Unser Epo ist das Koffein und so pedalieren wir frisch gepusht weiter auf der "Route des Diligences" das Tal hinauf. Wir kreuzen erneut die Bahnlinie und es folgen weitere Kehren, 54 an der Zahl sind es insgesamt von Martigny bis nach Finhaut hoch. Als wir dort einrollen ist es zwar fast noch etwas früh für das Mittagessen, aber die letzte Möglichkeit einzukehren und ein Teller Pasta können auch wir grobprofiligen Gümmeler immer vertragen. Mit vollem Bauch wechseln wir jetzt auf die originale Tour de France Strecke, wo immer noch die Namen von Sagan & Co. auf dem Asphalt prangen. Unsere Pace ist etwas niedriger als die der Profis, dafür könne wir den wunderbaren Tiefblick ins Trient-Tal geniessen, während wir hinauf zum zweitgrössten Stausee der Schweiz strampeln.
 
 
Oben beim Lac d’Emosson angekommen, habe ich heute schon mein zweites Déjà-vu. Die drei speziellen Bahnen welche einem von Le Châtelard her hochbringen, haben damals bei klein Sven einen bleibenden Eindruck hinterlassen. Als erstes war dies die seinerzeit steilste Standseilbahn der Welt, dann stiegen wir auf die dampfbetriebene Schmalspurbahn um und als letztes noch die spektakuläre Monorailbahn, welche mittlerweile leider durch eine moderne Ministandseilbahn ersetzt wurde.
 
 
Wir wollen noch etwas die rechte Seeseite erkunden und begeben uns in den dunklen Stollen, welcher uns weiter hinten am Seeufer wieder ausspuckt. Da wir nicht wie Ludo Moses May über die Fähigkeit verfügen auf dem Wasser zu fahren, begnügen wir uns mit den grossen Granitbrocken und spielen darauf etwas herum.
 
 
Trockenen Fusses wechseln wir anschliessend auf die andere Seeseite und können weit oben schon unser heutiges Ziel des Tages erkennen. Eine steile Strasse führt hoch zur Hütte, die dort unterhalb der Staumauer wie ein Adlerhorst am Fels klebt. Der Puls schnellt in die Höhe, wir geben nochmals alles auf den letzten Metern, schliesslich fahren wir ja die alpine Tour die France und nicht irgendeine gemütliche Plauschtour.
 
 
Ziel erreicht, aber ein kleiner Workout liegt noch drin, also weiter hoch zur Mauerkrone. Die 1955 erbaute Staumauer wurde im Jahre 2014 erhöht und fasst jetzt das doppelte Volumen. Der Lac du Vieux Emosson fungiert zusammen mit dem tiefer gelegene Lac d’Emosson als Pumpspeicherkraftwerk und das Summen der Generatoren in der Felskaverne ist omnipräsent. Auch hier laden am Ufer wieder Steine zum Spielen und Fotografieren ein, dies lassen wir uns natürlich nicht entgehen.

- **BEREITGESTELLTE ZEILEN**
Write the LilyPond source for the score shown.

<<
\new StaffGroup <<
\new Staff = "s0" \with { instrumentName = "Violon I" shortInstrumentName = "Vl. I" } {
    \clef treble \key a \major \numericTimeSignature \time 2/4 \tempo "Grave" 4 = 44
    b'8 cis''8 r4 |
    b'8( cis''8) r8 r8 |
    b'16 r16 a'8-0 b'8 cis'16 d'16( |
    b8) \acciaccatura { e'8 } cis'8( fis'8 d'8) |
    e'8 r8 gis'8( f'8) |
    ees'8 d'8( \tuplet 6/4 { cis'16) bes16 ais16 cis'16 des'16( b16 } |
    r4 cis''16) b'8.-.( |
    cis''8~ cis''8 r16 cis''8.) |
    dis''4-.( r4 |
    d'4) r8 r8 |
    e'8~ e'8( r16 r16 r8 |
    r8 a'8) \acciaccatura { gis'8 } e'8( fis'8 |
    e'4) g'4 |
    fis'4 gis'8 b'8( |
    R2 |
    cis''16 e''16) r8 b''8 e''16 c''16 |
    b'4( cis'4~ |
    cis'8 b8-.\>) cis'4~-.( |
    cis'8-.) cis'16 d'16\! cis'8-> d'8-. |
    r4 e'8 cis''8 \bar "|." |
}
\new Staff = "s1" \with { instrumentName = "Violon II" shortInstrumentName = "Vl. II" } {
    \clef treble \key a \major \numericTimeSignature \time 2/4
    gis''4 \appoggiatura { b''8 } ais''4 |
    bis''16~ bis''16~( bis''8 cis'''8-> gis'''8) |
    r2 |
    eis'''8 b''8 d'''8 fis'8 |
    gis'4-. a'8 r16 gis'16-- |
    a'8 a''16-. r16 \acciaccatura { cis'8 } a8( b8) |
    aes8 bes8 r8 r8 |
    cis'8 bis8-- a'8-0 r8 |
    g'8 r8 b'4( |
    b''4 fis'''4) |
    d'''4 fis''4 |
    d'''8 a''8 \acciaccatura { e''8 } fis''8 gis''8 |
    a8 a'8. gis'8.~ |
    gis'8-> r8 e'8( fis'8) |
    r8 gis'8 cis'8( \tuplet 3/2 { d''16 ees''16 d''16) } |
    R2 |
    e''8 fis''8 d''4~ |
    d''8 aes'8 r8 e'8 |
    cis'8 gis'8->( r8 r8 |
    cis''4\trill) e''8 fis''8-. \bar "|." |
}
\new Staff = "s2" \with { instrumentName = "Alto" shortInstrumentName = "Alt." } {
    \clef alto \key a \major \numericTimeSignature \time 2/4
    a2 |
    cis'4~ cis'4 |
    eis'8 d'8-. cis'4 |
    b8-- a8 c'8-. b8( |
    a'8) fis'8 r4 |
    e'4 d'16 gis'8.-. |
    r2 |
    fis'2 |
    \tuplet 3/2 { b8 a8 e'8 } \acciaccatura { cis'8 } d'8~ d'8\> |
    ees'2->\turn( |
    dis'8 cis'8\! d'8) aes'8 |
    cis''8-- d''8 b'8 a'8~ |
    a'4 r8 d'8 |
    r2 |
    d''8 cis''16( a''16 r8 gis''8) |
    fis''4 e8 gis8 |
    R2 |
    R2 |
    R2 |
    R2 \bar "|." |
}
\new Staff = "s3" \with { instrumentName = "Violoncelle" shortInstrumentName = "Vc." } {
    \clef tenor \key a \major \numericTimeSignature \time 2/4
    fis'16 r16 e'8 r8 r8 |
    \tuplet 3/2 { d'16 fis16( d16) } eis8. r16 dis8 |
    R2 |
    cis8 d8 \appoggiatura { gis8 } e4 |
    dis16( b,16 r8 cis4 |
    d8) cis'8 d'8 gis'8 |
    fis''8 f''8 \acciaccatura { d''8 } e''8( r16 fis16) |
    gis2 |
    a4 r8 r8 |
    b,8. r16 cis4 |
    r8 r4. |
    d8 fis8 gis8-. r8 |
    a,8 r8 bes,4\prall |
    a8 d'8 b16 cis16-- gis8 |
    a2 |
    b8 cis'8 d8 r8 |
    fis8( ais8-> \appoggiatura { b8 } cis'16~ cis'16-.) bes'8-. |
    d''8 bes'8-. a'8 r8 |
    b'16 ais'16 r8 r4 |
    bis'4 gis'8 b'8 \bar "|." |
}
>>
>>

- **AUFGABEN ZUR ÜBUNG**
1. Erkläre bitte in ein bis drei Sätzen, weshalb die Gruppe laut Textauszug in Finhaut einkehrt, obwohl es dafür fast noch zu früh ist.
2. Wie viele Kehren liegen laut Textauszug zwischen Martigny und Finhaut?
3. Schreib aus dem Textauszug den Abschnitt ab, der mit den Worten "Ziel erreicht, aber" beginnt, und hör nach den Worten "natürlich nicht entgehen." auf.
Die Zeilen braucht man für die Bearbeitung nicht.

- **LÖSUNGEN ZUR ÜBUNG**
1. Finhaut ist die letzte Möglichkeit zum Einkehren. Außerdem können auch die grobprofiligen Gümmeler einen Teller Pasta immer vertragen.

2. Insgesamt 54 Kehren.

3.
Ziel erreicht, aber ein kleiner Workout liegt noch drin, also weiter hoch zur Mauerkrone. Die 1955 erbaute Staumauer wurde im Jahre 2014 erhöht und fasst jetzt das doppelte Volumen. Der Lac du Vieux Emosson fungiert zusammen mit dem tiefer gelegene Lac d’Emosson als Pumpspeicherkraftwerk und das Summen der Generatoren in der Felskaverne ist omnipräsent. Auch hier laden am Ufer wieder Steine zum Spielen und Fotografieren ein, dies lassen wir uns natürlich nicht entgehen.